Collaborative Protocol

  • File writes are delegated — all source code, test files, and evidence docs are written by sub-agents spawned via Task. Each sub-agent enforces the "May I write to [path]?" protocol individually. This orchestrator does not write files directly.
  • Load before implementing — do not start coding until all context is loaded (story, TR-ID, ADR, manifest, engine prefs). Incomplete context produces code that drifts from design.
  • The ADR is the law — implementation must follow the ADR's Implementation Guidelines. If the guidelines conflict with what seems "better," flag it in the summary rather than silently deviating.

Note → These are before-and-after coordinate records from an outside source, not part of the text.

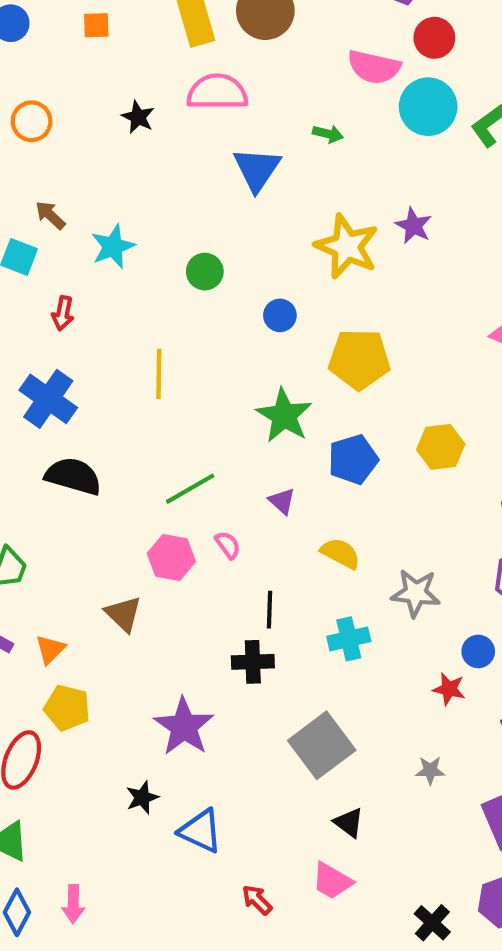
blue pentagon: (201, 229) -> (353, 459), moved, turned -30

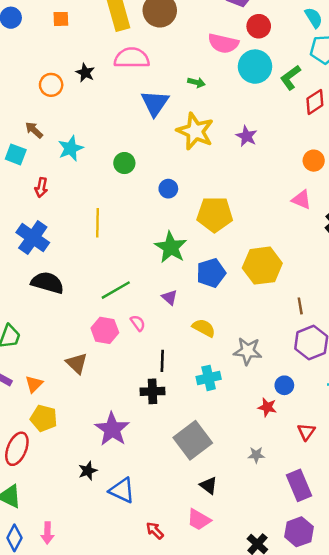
orange circle: (32, 121) -> (51, 85), moved
yellow star: (347, 247) -> (195, 131), moved
yellow hexagon: (441, 447) -> (262, 266), size x1.4

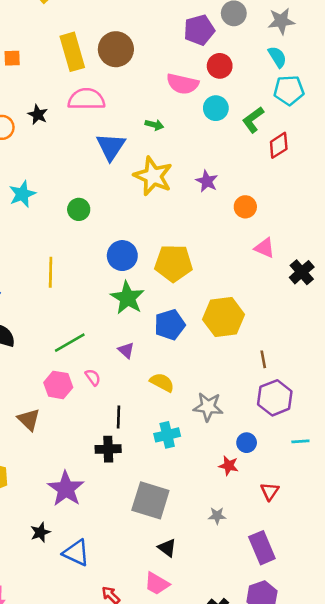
cyan circle: (255, 67) -> (216, 108), size x0.7
orange circle: (314, 161) -> (245, 207), moved
blue circle: (168, 189) -> (122, 256), moved, size x1.5
gray square: (193, 440) -> (150, 500), turned -36

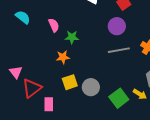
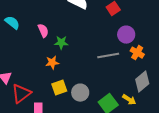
purple circle: (117, 26) -> (126, 35), moved

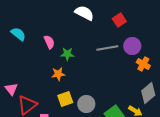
gray line: (108, 56) -> (107, 48), moved

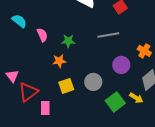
pink semicircle: (49, 42) -> (42, 35), moved
purple circle: (132, 46) -> (121, 65), moved
gray circle: (86, 104) -> (93, 82), moved

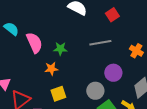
pink semicircle: (42, 35) -> (34, 43), size x1.5
orange cross: (144, 51) -> (136, 51), moved
gray circle: (93, 82) -> (95, 91), moved

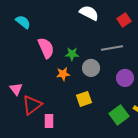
cyan semicircle: (11, 29) -> (23, 22), moved
gray circle: (95, 91) -> (91, 68), moved
yellow square: (58, 94) -> (84, 99), moved

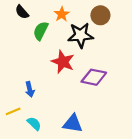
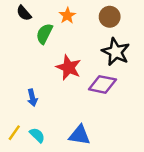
black star: (81, 35) -> (116, 52), moved, turned 30
yellow line: (13, 111) -> (14, 133), moved, turned -32

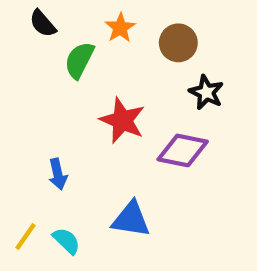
brown circle: (110, 17) -> (178, 43), moved
black star: (116, 52) -> (206, 92), size x0.7
blue triangle: (79, 135) -> (131, 219), moved

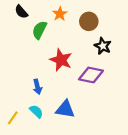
blue arrow: (58, 174) -> (37, 87), moved
cyan semicircle: (66, 241) -> (36, 111), moved

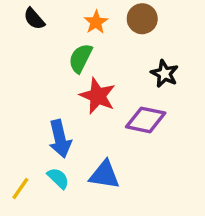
brown circle: (89, 21) -> (142, 19), moved
green semicircle: (40, 30) -> (80, 58), moved
blue arrow: (37, 87) -> (60, 139), size x1.5

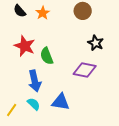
orange star: (96, 22) -> (43, 13), moved
green semicircle: (80, 58) -> (47, 56), moved, turned -48
red star: (98, 96) -> (25, 46), moved

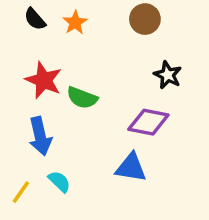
green semicircle: (47, 56) -> (82, 98), turned -48
blue arrow: (35, 81) -> (40, 136), moved
blue triangle: (61, 102) -> (131, 168), moved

  • Stay in scope — the Out of Scope section is a contract. If implementing the story requires touching an out-of-scope file, stop and surface it: "Implementing [criterion] requires modifying [file], which is out of scope. Shall I proceed or create a separate story?"
  • Test is not optional for Logic/Integration — do not mark implementation complete without the test file existing
  • Visual/Feel criteria are deferred, not skipped — mark them as DEFERRED in the summary; they will be manually verified in /story-done
  • Ask before large structural decisions — if the story requires an architectural pattern not covered by the ADR, surface it before implementing: "The ADR doesn't specify how to handle [case]. My plan is [X]. Proceed?"